Développons les soins palliatifs, renforçons les directives anticipées, légalisons le suicide médicalement assisté, abordons sans faux-semblant la question de l’euthanasie. Ainsi et ainsi seulement, nous apporterons des réponses adaptées à toutes les fins de vie.

Nous faisons partie d’une majorité qui s’est engagée à mettre en œuvre une évolution législative profonde sur ces questions. C’était l’engagement n21 du Président de la République. Pouvez-vous nous dire, madame la ministre, à quelle échéance et selon quelles modalités vous entendez faire en sorte que cet engagement soit respecté ? (Applaudissements sur les bancs du groupe écologiste et sur plusieurs bancs du groupe SRC.)

 

M. le président. La parole est à Mme la ministre des affaires sociales et de la santé.

 

Mme Marisol Touraineministre des affaires sociales et de la santé. Madame la députée Véronique Massonneau, vous avez raison de souligner que la fin de vie est une question difficile, parfois douloureuse, qui amène chacun d’entre nous à s’interroger sur les conditions dans lesquelles il entend vivre cette ultime période.

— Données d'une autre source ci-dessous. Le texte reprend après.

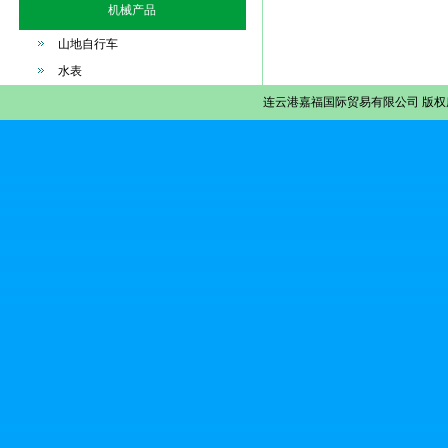
机械产品
山地自行车
水表
连云港嘉福国际贸易有限公司
版权所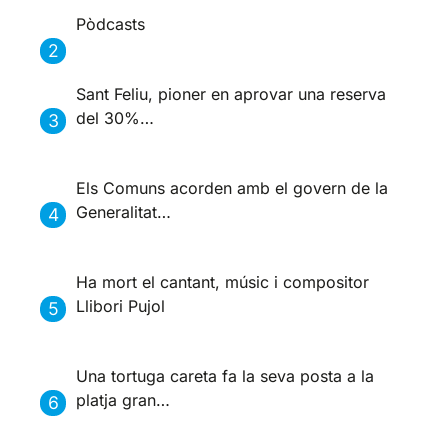
Pòdcasts
Sant Feliu, pioner en aprovar una reserva
del 30%…
Els Comuns acorden amb el govern de la
Generalitat…
Ha mort el cantant, músic i compositor
Llibori Pujol
Una tortuga careta fa la seva posta a la
platja gran…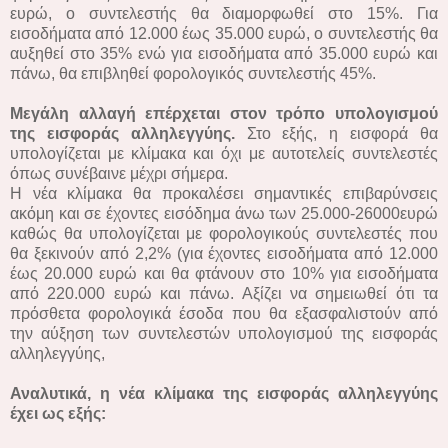
ευρώ, ο συντελεστής θα διαμορφωθεί στο 15%. Για
εισοδήματα από 12.000 έως 35.000 ευρώ, ο συντελεστής θα
αυξηθεί στο 35% ενώ για εισοδήματα από 35.000 ευρώ και
πάνω, θα επιβληθεί φορολογικός συντελεστής 45%.
Μεγάλη αλλαγή επέρχεται στον τρόπο υπολογισμού
της εισφοράς αλληλεγγύης.
Στο εξής, η εισφορά θα
υπολογίζεται με κλίμακα και όχι με αυτοτελείς συντελεστές
όπως συνέβαινε μέχρι σήμερα.
Η νέα κλίμακα θα προκαλέσει σημαντικές επιβαρύνσεις
ακόμη και σε έχοντες εισόδημα άνω των 25.000-26000ευρώ
καθώς θα υπολογίζεται με φορολογικούς συντελεστές που
θα ξεκινούν από 2,2% (για έχοντες εισοδήματα από 12.000
έως 20.000 ευρώ και θα φτάνουν στο 10% για εισοδήματα
από 220.000 ευρώ και πάνω. Αξίζει να σημειωθεί ότι τα
πρόσθετα φορολογικά έσοδα που θα εξασφαλιστούν από
την αύξηση των συντελεστών υπολογισμού της εισφοράς
αλληλεγγύης,
Αναλυτικά, η νέα κλίμακα της εισφοράς αλληλεγγύης
έχει ως εξής: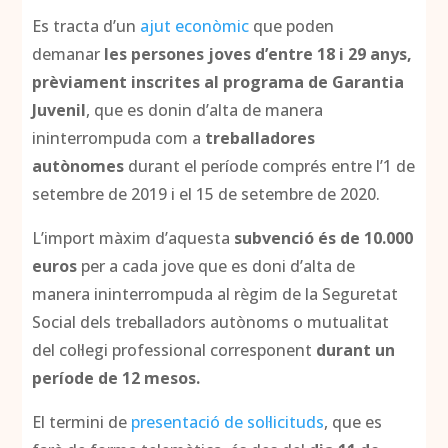
Es tracta d’un
ajut econòmic
que poden
demanar
les persones joves d’entre 18 i 29 anys,
prèviament inscrites al programa de Garantia
Juvenil
, que es donin d’alta de manera
ininterrompuda com a
treballadores
autònomes
durant el període comprés entre l’1 de
setembre de 2019 i el 15 de setembre de 2020.
L’import màxim d’aquesta
subvenció és de 10.000
euros
per a cada jove que es doni d’alta de
manera ininterrompuda al règim de la Seguretat
Social dels treballadors autònoms o mutualitat
del col·legi professional corresponent
durant un
període de 12 mesos.
El termini de
presentació de sol·licituds
, que es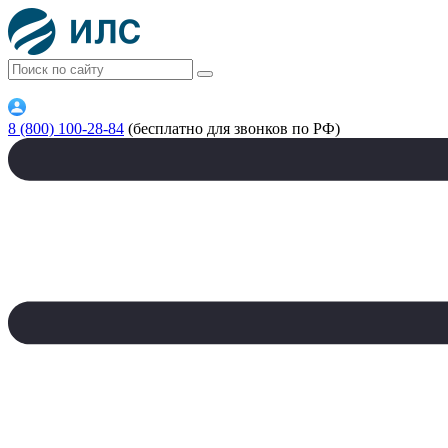
8 (800) 100-28-84
(бесплатно для звонков по РФ)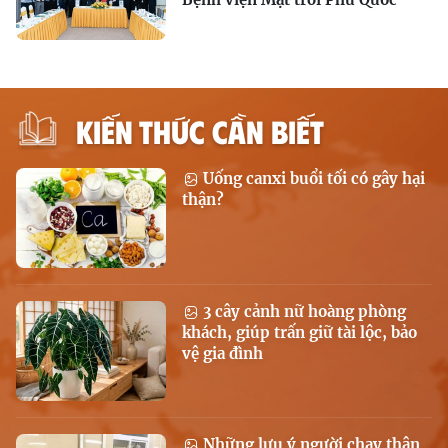
KIẾN THỨC CẦN BIẾT
Uống canxi buổi tối có gây hại
thận?
3 cây cảnh nữ hoàng phòng
khách, giúp trấn giữ tài lộc, bảo
vệ gia đình
Những lưu ý người chạy thận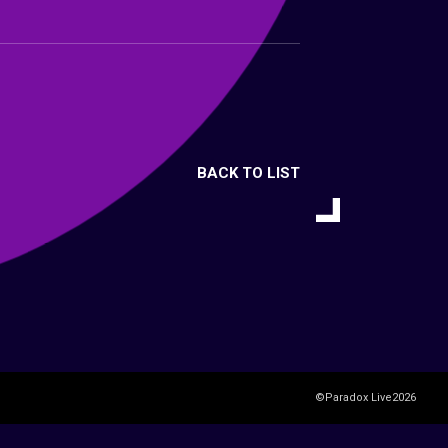
BACK TO LIST
©Paradox Live2026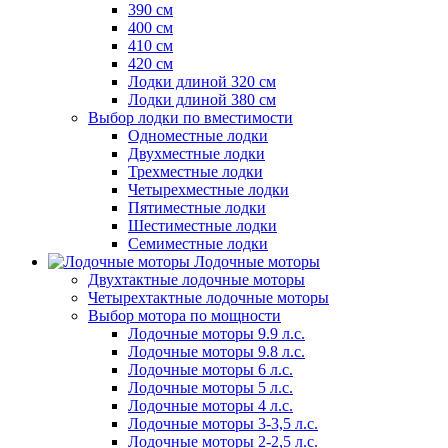
390 см
400 см
410 см
420 см
Лодки длиной 320 см
Лодки длиной 380 см
Выбор лодки по вместимости
Одноместные лодки
Двухместные лодки
Трехместные лодки
Четырехместные лодки
Пятиместные лодки
Шестиместные лодки
Семиместные лодки
Лодочные моторы
Двухтактные лодочные моторы
Четырехтактные лодочные моторы
Выбор мотора по мощности
Лодочные моторы 9.9 л.с.
Лодочные моторы 9.8 л.с.
Лодочные моторы 6 л.с.
Лодочные моторы 5 л.с.
Лодочные моторы 4 л.с.
Лодочные моторы 3-3,5 л.с.
Лодочные моторы 2-2,5 л.с.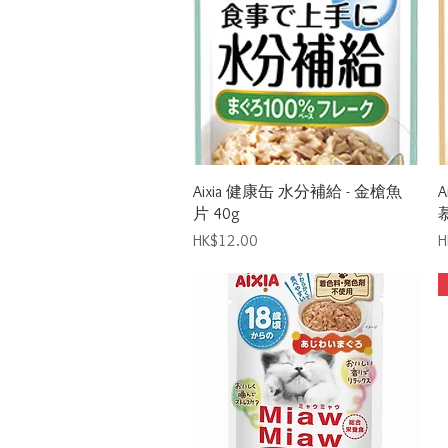
Quick View
Aixia 健康缶 水分補給 - 金槍魚
A
片 40g
慕
Price
P
HK$12.00
H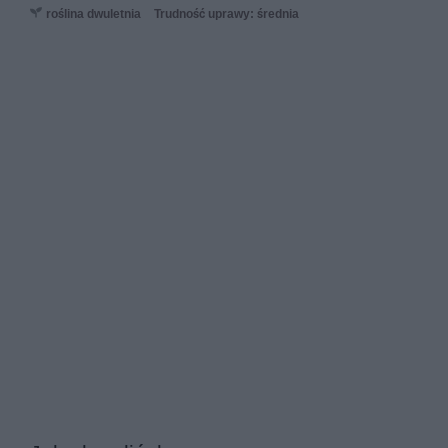
roślina dwuletnia
Trudność uprawy: średnia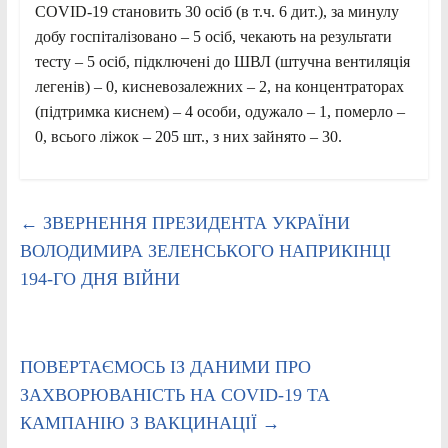
COVID-19 становить 30 осіб (в т.ч. 6 дит.), за минулу
добу госпіталізовано – 5 осіб, чекають на результати
тесту – 5 осіб, підключені до ШВЛ (штучна вентиляція
легенів) – 0, кисневозалежних – 2, на концентраторах
(підтримка киснем) – 4 особи, одужало – 1, померло –
0, всього ліжок – 205 шт., з них зайнято – 30.
←
ЗВЕРНЕННЯ ПРЕЗИДЕНТА УКРАЇНИ
ВОЛОДИМИРА ЗЕЛЕНСЬКОГО НАПРИКІНЦІ
194-ГО ДНЯ ВІЙНИ
ПОВЕРТАЄМОСЬ ІЗ ДАНИМИ ПРО
ЗАХВОРЮВАНІСТЬ НА COVID-19 ТА
КАМПАНІЮ З ВАКЦИНАЦІЇ
→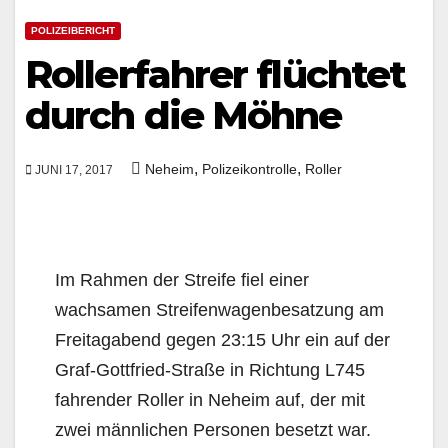
POLIZEIBERICHT
Rollerfahrer flüchtet
durch die Möhne
,
,
Neheim
Polizeikontrolle
Roller
JUNI 17, 2017
Im Rahmen der Streife fiel einer
wachsamen Streifenwagenbesatzung am
Freitagabend gegen 23:15 Uhr ein auf der
Graf-Gottfried-Straße in Richtung L745
fahrender Roller in Neheim auf, der mit
zwei männlichen Personen besetzt war.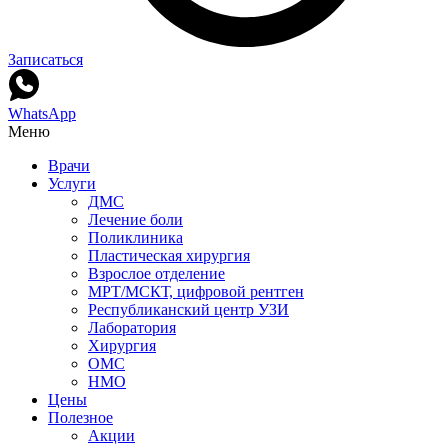
Записаться
WhatsApp
Меню
Врачи
Услуги
ДМС
Лечение боли
Поликлиника
Пластическая хирургия
Взрослое отделение
МРТ/МСКТ, цифровой рентген
Республиканский центр УЗИ
Лаборатория
Хирургия
ОМС
НМО
Цены
Полезное
Акции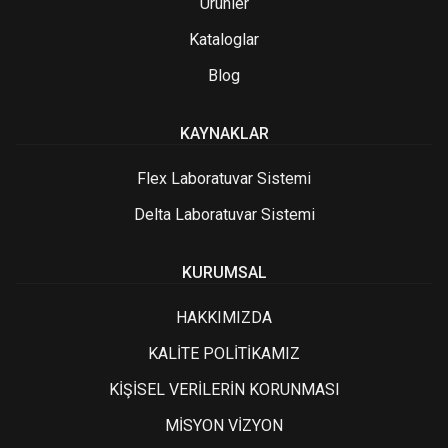
Ürünler
Kataloglar
Blog
KAYNAKLAR
Flex Laboratuvar Sistemi
Delta Laboratuvar Sistemi
KURUMSAL
HAKKIMIZDA
KALİTE POLİTİKAMIZ
KİŞİSEL VERİLERİN KORUNMASI
MİSYON VİZYON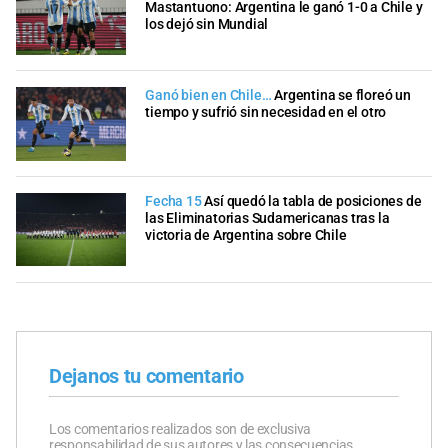
Mastantuono: Argentina le ganó 1-0 a Chile y
los dejó sin Mundial
Ganó bien en Chile…
Argentina se floreó un
tiempo y sufrió sin necesidad en el otro
Fecha 15
Así quedó la tabla de posiciones de
las Eliminatorias Sudamericanas tras la
victoria de Argentina sobre Chile
Dejanos tu comentario
Los comentarios realizados son de exclusiva
responsabilidad de sus autores y las consecuencias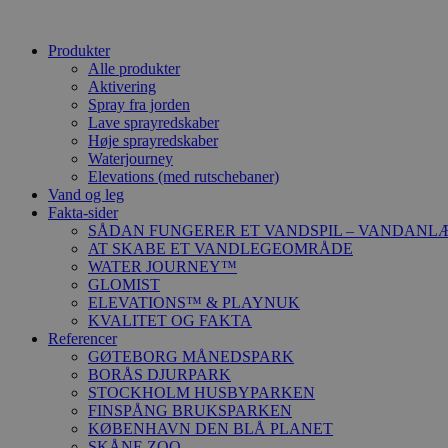
Produkter
Alle produkter
Aktivering
Spray fra jorden
Lave sprayredskaber
Høje sprayredskaber
Waterjourney
Elevations (med rutschebaner)
Vand og leg
Fakta-sider
SÅDAN FUNGERER ET VANDSPIL – VANDANL
AT SKABE ET VANDLEGEOMRÅDE
WATER JOURNEY™
GLOMIST
ELEVATIONS™ & PLAYNUK
KVALITET OG FAKTA
Referencer
GØTEBORG MÅNEDSPARK
BORÅS DJURPARK
STOCKHOLM HUSBYPARKEN
FINSPÅNG BRUKSPARKEN
KØBENHAVN DEN BLÅ PLANET
SKÅNE ZOO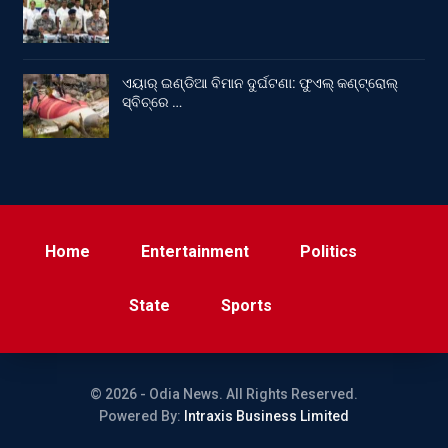
ଏୟାର୍ ଇଣ୍ଡିଆ ବିମାନ ଦୁର୍ଘଟଣା: ଫୁଏଲ୍‌ କଣ୍ଟ୍ରୋଲ୍‌
ସ୍ବିଚ୍‌ରେ …
Home
Entertainment
Politics
State
Sports
© 2026 - Odia News. All Rights Reserved.
Powered By:
Intraxis Business Limited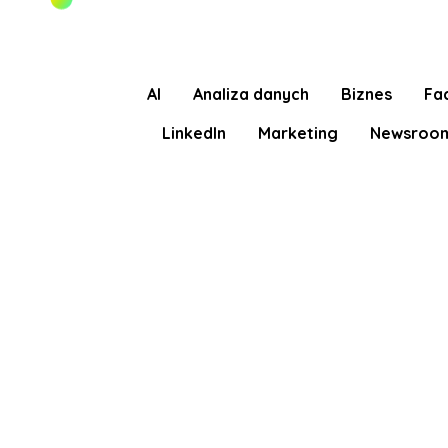
AI
Analiza danych
Biznes
Fa
LinkedIn
Marketing
Newsroo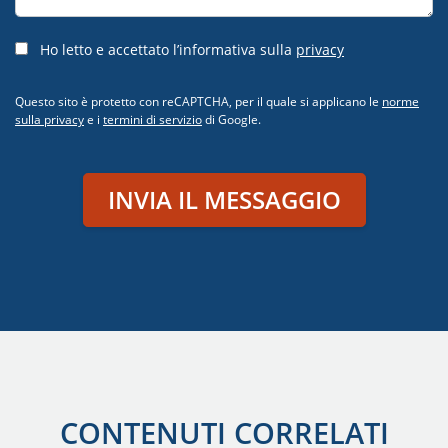
Ho letto e accettato l’informativa sulla
privacy
Questo sito è protetto con reCAPTCHA, per il quale si applicano le
norme
sulla privacy
e i
termini di servizio
di Google.
INVIA IL MESSAGGIO
CONTENUTI CORRELATI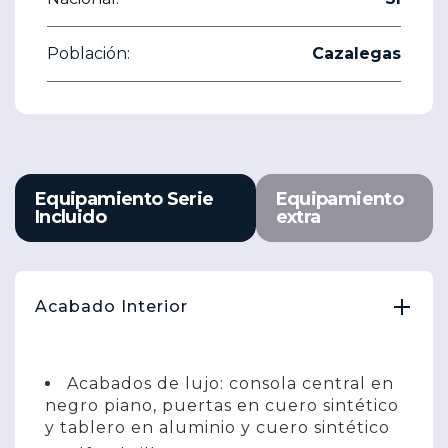
Población:
Cazalegas
Equipamiento Serie
Equipamiento
Incluido
extra
Acabado Interior
Acabados de lujo: consola central en
negro piano, puertas en cuero sintético
y tablero en aluminio y cuero sintético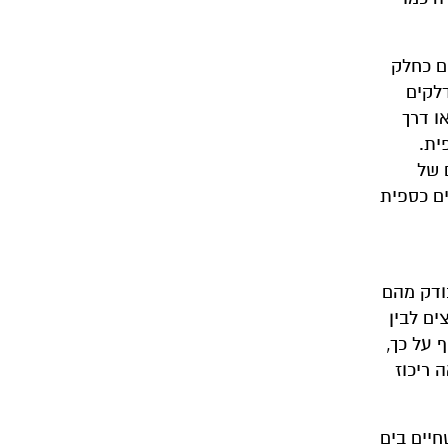
ם כחלק
דלקים
ו דרך
ית.
ם של
ים כספית
ודק מהם
ים לבין
 על כך,
 ריכוז
חיים בים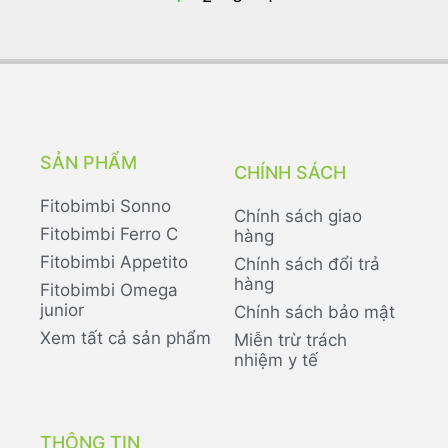
SẢN PHẨM
CHÍNH SÁCH
Fitobimbi Sonno
Chính sách giao
Fitobimbi Ferro C
hàng
Fitobimbi Appetito
Chính sách đổi trả
hàng
Fitobimbi Omega
junior
Chính sách bảo mật
Xem tất cả sản phẩm
Miễn trừ trách
nhiệm y tế
THÔNG TIN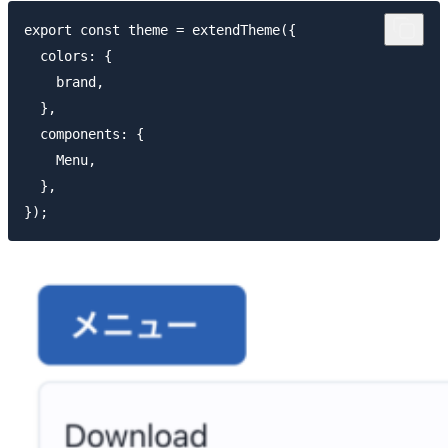
export const theme = extendTheme({

  colors: {

    brand,

  },

  components: {

    Menu,

  },
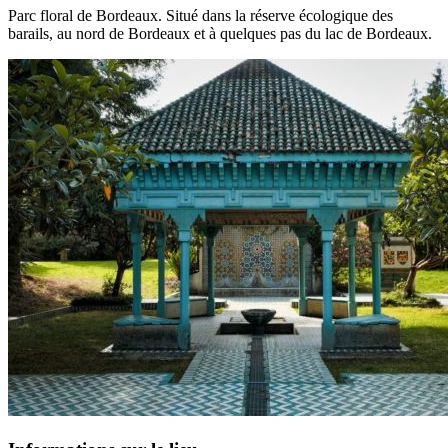
Parc floral de Bordeaux. Situé dans la réserve écologique des
barails, au nord de Bordeaux et à quelques pas du lac de Bordeaux.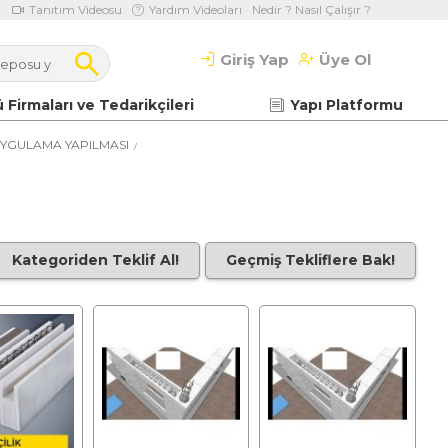
Tanıtım Videosu
Yardım Videoları
Nedir ? Nasıl Çalışır ?
Giriş Yap
Üye Ol
 Firmaları ve Tedarikçileri
Yapı Platformu
YGULAMA YAPILMASI
Kategoriden Teklif Al!
Geçmiş Tekliflere Bak!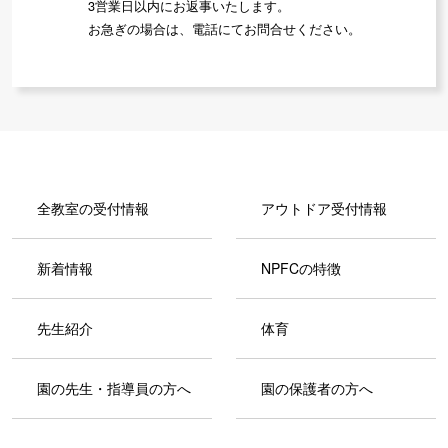
3営業日以内にお返事いたします。
お急ぎの場合は、電話にてお問合せください。
全教室の受付情報
アウトドア受付情報
新着情報
NPFCの特徴
先生紹介
体育
園の先生・指導員の方へ
園の保護者の方へ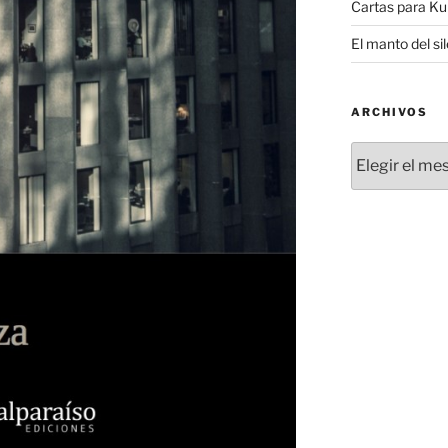
Cartas para K
El manto del si
ARCHIVOS
Archivos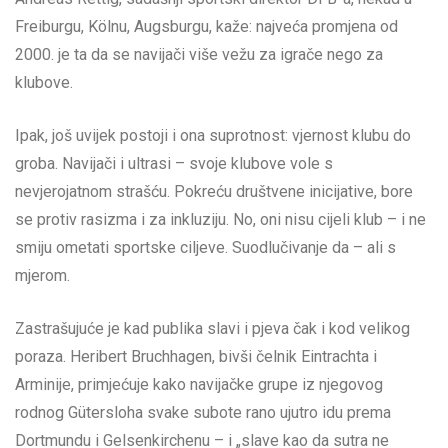
Freiburgu, Kölnu, Augsburgu, kaže: najveća promjena od
2000. je ta da se navijači više vežu za igrače nego za
klubove.
Ipak, još uvijek postoji i ona suprotnost: vjernost klubu do
groba. Navijači i ultrasi – svoje klubove vole s
nevjerojatnom strašću. Pokreću društvene inicijative, bore
se protiv rasizma i za inkluziju. No, oni nisu cijeli klub – i ne
smiju ometati sportske ciljeve. Suodlučivanje da – ali s
mjerom.
Zastrašujuće je kad publika slavi i pjeva čak i kod velikog
poraza. Heribert Bruchhagen, bivši čelnik Eintrachta i
Arminije, primjećuje kako navijačke grupe iz njegovog
rodnog Gütersloha svake subote rano ujutro idu prema
Dortmundu i Gelsenkirchenu – i „slave kao da sutra ne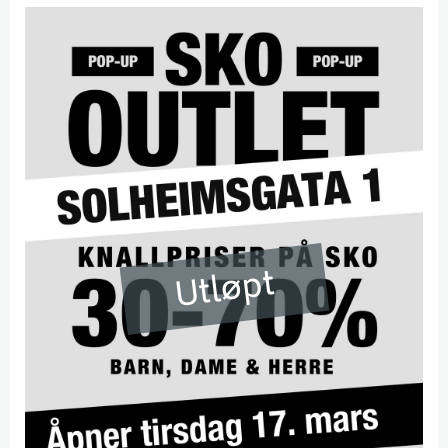
Utløpt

C’est pour cette raison que le Président de la République a souhaité qu’un grand débat public puisse intervenir. Le rapport Sicard, il y a un an, a posé dans des termes très remarquables les éléments du débat et permis d’engager la réflexion.

Le Comité consultatif national d’éthique a souhaité la réunion d’une conférence des citoyens qui vient de rendre son avis. Celui-ci montre que la société souhaite pouvoir réfléchir et apporter ses réponses à cette situation.

Dans cette perspective, dans les prochaines semaines, le Gouvernement va consulter l’ensemble des acteurs concernés et les grandes familles de pensée afin de préparer le texte de loi que le Président de la République a annoncé.

Il s’agit de faire en sorte que, sans crispation, avec la sérénité que requiert un débat d’une telle importance, nous puissions ensemble aller de l’avant. Le statu quo n’est pas tenable mais il ne s’agit pas de créer des oppositions de principe sur une question aussi importante que celle-là. Nous devons espérer dépasser les clivages partisans. (Applaudissements sur les bancs des groupes écologiste et SRC.)